» UIT TE VOEREN TAKEN:
(A) Welke getallen komen voor in het fragment over de orang oetangs in Sepilok? Noem ze allemaal.
(B) Kun je het fragment over de orang oetangs in Sepilok voortzetten na de laatste zin?

» GEKOZEN FRAGMENT:
==========
In Sepilok worden orang oetangs opgevangen en voorbereid op een leven terug in het wild. Dit lijkt gemakkelijker gezegd dan gedaan; gemiddeld zijn apen 6 tot 10 jaar in of in de buurt van het opvangcentrum voordat ze echt zichzelf kunnen redden. Om de apen zo min mogelijk aan mensen te laten wennen konden we helaas de baby-aapjes niet van dichtbij zien (had Prins Bernard niet gezegd dat dit het mooiste was wat je kon overkomen, een baby-orang oetang in je armen houden?!). Er was nog wel een plek waar de verwilderde apen 1 keer per dag gevoerd werden en gelukkig kwamen er aardig nog wat apen af op de trossen bananen. Ze worden expres met alleen maar bananen gevoerd in de hoop dat ze dit zo eentonig vinden, dat ze zelf actief naar ander eten op zoek gaan.
==========
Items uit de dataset
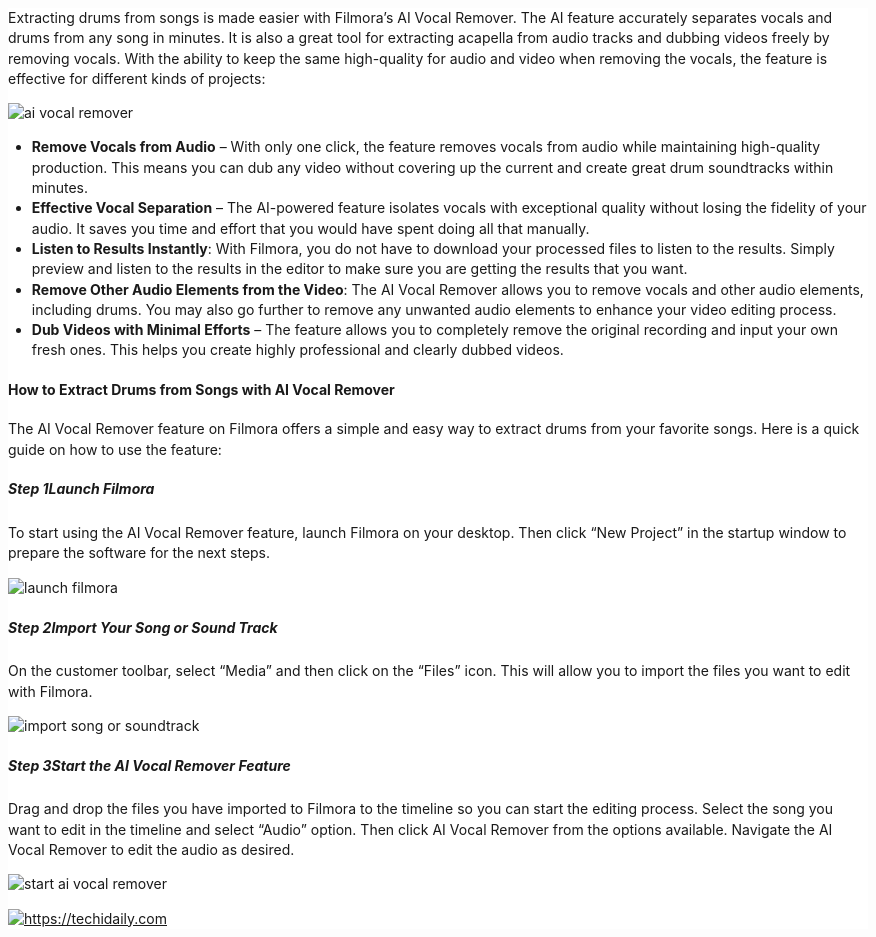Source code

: Extracting drums from songs is made easier with Filmora’s AI Vocal Remover. The AI feature accurately separates vocals and drums from any song in minutes. It is also a great tool for extracting acapella from audio tracks and dubbing videos freely by removing vocals. With the ability to keep the same high-quality for audio and video when removing the vocals, the feature is effective for different kinds of projects:

![ai vocal remover](https://images.wondershare.com/filmora/article-images/2023/remove-drums-from-a-song-easy-tips-and-tricks-3.JPG)

* **Remove Vocals from Audio** – With only one click, the feature removes vocals from audio while maintaining high-quality production. This means you can dub any video without covering up the current and create great drum soundtracks within minutes.
* **Effective Vocal Separation** – The AI-powered feature isolates vocals with exceptional quality without losing the fidelity of your audio. It saves you time and effort that you would have spent doing all that manually.
* **Listen to Results Instantly**: With Filmora, you do not have to download your processed files to listen to the results. Simply preview and listen to the results in the editor to make sure you are getting the results that you want.
* **Remove Other Audio Elements from the Video**: The AI Vocal Remover allows you to remove vocals and other audio elements, including drums. You may also go further to remove any unwanted audio elements to enhance your video editing process.
* **Dub Videos with Minimal Efforts** – The feature allows you to completely remove the original recording and input your own fresh ones. This helps you create highly professional and clearly dubbed videos.

#### **How to Extract Drums from Songs with AI Vocal Remover**

The AI Vocal Remover feature on Filmora offers a simple and easy way to extract drums from your favorite songs. Here is a quick guide on how to use the feature:

##### Step 1Launch Filmora

To start using the AI Vocal Remover feature, launch Filmora on your desktop. Then click “New Project” in the startup window to prepare the software for the next steps.

![launch filmora](https://images.wondershare.com/filmora/article-images/2023/remove-drums-from-a-song-easy-tips-and-tricks-4.JPG)

##### Step 2Import Your Song or Sound Track

On the customer toolbar, select “Media” and then click on the “Files” icon. This will allow you to import the files you want to edit with Filmora.

![import song or soundtrack](https://images.wondershare.com/filmora/article-images/2023/remove-drums-from-a-song-easy-tips-and-tricks-5.JPG)

##### Step 3Start the AI Vocal Remover Feature

Drag and drop the files you have imported to Filmora to the timeline so you can start the editing process. Select the song you want to edit in the timeline and select “Audio” option. Then click AI Vocal Remover from the options available. Navigate the AI Vocal Remover to edit the audio as desired.

![start ai vocal remover](https://images.wondershare.com/filmora/article-images/2023/remove-drums-from-a-song-easy-tips-and-tricks-6.JPG)


<a href="https://bluettius.sjv.io/c/5597632/2139110/17108" target="_top" id="2139110">
  <img src="//a.impactradius-go.com/display-ad/17108-2139110" border="0" alt="https://techidaily.com" width="468" height="60"/>
</a>
<img height="0" width="0" src="https://bluettius.sjv.io/i/5597632/2139110/17108" style="position:absolute;visibility:hidden;" border="0" />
==========
» RESULTATEN OEFENING:
(A) 6, 10 en 1

(B)
En wat zijn het een indrukwekkende dieren, met grote, bruine ogen waarmee ze je bijna menselijk aankijken. Het zijn echt enorme goede klimmers, ze slingeren met het grootste gemak van de ene boom naar de andere. Zo jammer dat deze prachtige dieren zwaar bedreigd zijn en alleen nog maar voorkomen op Borneo en Sumatra. Natuurlijk hebben we ook een aapje geadopteerd: Beryl, een uitstekende klimmer die als buddy wordt ingezet om minder dappere aapjes te leren klimmen.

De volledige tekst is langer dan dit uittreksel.